● **本文抜粋**:
営業レバレッジ(Operating Leverage)
営業レバレッジ · Operating Leverage · オペレーティングレバレッジ · 固定費比率
一言で
固定費の比率が高い事業は、売上増で利益が跳ね、売上減で利益が急減する。半導体・ソフトで顕著。
営業レバレッジとは
営業レバレッジ(Operating Leverage)は、コストに占める「固定費」の比率が高いほど、売上の変化が利益に大きく増幅されて効く構造を指します。固定費(工場・研究開発・人件費など)は売上が増えても大きくは増えないため、売上増分の多くが利益に落ちます。
なぜ利益が跳ねる/急減するのか
固定費が大きい事業では、損益分岐点を超えると売上増がそのまま利益になり、利益が売上以上のスピードで伸びます(=レバレッジが効く)。逆に売上が落ちると固定費が重くのしかかり、利益は売上以上に急減します。半導体やソフトウェアはこの傾向が強い代表例です。
シクリカルとの関係
営業レバレッジが高い事業は、好況で利益が跳ね、不況で急減するため、業績の振れが大きくなります。シクリカルな半導体で「好況のピーク益ではPERが低く見える」のは、営業レバレッジで利益が一時的に膨らむからでもあります。利益率の推移と併せて見るのが中立的です。
注意点
- 営業レバレッジが高い=良い、ではない(下振れも大きい)。
- ピーク益は営業レバレッジで膨らんでいる場合があり、PERが割安に見える罠に注意。
よくある質問
営業レバレッジとは何ですか。
固定費の比率が高い事業ほど、売上の変化が利益に増幅して効く構造のことです。売上が増えると利益が跳ね、減ると利益が急減します。半導体やソフトウェアで顕著です。
営業レバレッジが高いと投資でどう見ればいいですか。
好況で利益が跳ねる一方、不況では急減するため業績の振れが大きくなります。ピーク益ではPERが低く割安に見える罠があるので、利益率の推移や市況サイクル、乖離スコアと併せて見るのが中立的です。

● **作業の指示**:
次の(a)〜(c)が営業レバレッジの解説と合っているかを判断せよ。それぞれ「はい」か「いいえ」で答え、決め手となる本文の語句を引用すること。
(a) 固定費は、売上が増えるとそれに応じて大きく増える。
(b) 半導体やソフトウェアは、営業レバレッジの傾向が強い代表例とされている。
(c) 営業レバレッジが高いことは、それだけで良いことだとされている。

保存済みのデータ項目
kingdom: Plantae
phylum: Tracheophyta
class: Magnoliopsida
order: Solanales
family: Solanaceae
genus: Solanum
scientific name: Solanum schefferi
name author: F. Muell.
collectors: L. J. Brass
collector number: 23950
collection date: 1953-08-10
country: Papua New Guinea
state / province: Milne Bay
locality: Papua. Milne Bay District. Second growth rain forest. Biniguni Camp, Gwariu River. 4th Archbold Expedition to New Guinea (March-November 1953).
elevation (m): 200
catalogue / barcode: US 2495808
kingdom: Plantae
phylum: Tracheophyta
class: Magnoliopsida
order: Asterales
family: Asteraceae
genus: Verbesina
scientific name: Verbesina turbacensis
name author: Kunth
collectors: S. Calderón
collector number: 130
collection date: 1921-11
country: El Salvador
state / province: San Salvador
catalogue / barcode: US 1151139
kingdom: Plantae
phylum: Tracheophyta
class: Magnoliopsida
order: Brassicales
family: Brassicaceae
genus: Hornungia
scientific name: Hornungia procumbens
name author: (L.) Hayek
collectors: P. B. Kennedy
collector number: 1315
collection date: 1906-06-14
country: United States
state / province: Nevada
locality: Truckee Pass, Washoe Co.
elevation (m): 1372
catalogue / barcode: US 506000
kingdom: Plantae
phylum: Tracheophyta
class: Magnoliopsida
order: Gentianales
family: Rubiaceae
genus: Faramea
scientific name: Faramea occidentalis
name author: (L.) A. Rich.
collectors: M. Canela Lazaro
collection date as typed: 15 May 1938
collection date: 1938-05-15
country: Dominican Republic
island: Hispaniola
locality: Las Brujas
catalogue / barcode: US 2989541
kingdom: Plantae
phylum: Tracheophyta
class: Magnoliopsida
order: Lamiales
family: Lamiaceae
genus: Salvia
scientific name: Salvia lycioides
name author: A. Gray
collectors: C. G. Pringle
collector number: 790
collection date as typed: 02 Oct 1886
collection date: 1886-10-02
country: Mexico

● **解答例**:
(a) いいえ。「固定費(工場・研究開発・人件費など)は売上が増えても大きくは増えない」
(b) はい。「半導体やソフトウェアはこの傾向が強い代表例です」
(c) いいえ。「営業レバレッジが高い=良い、ではない(下振れも大きい)」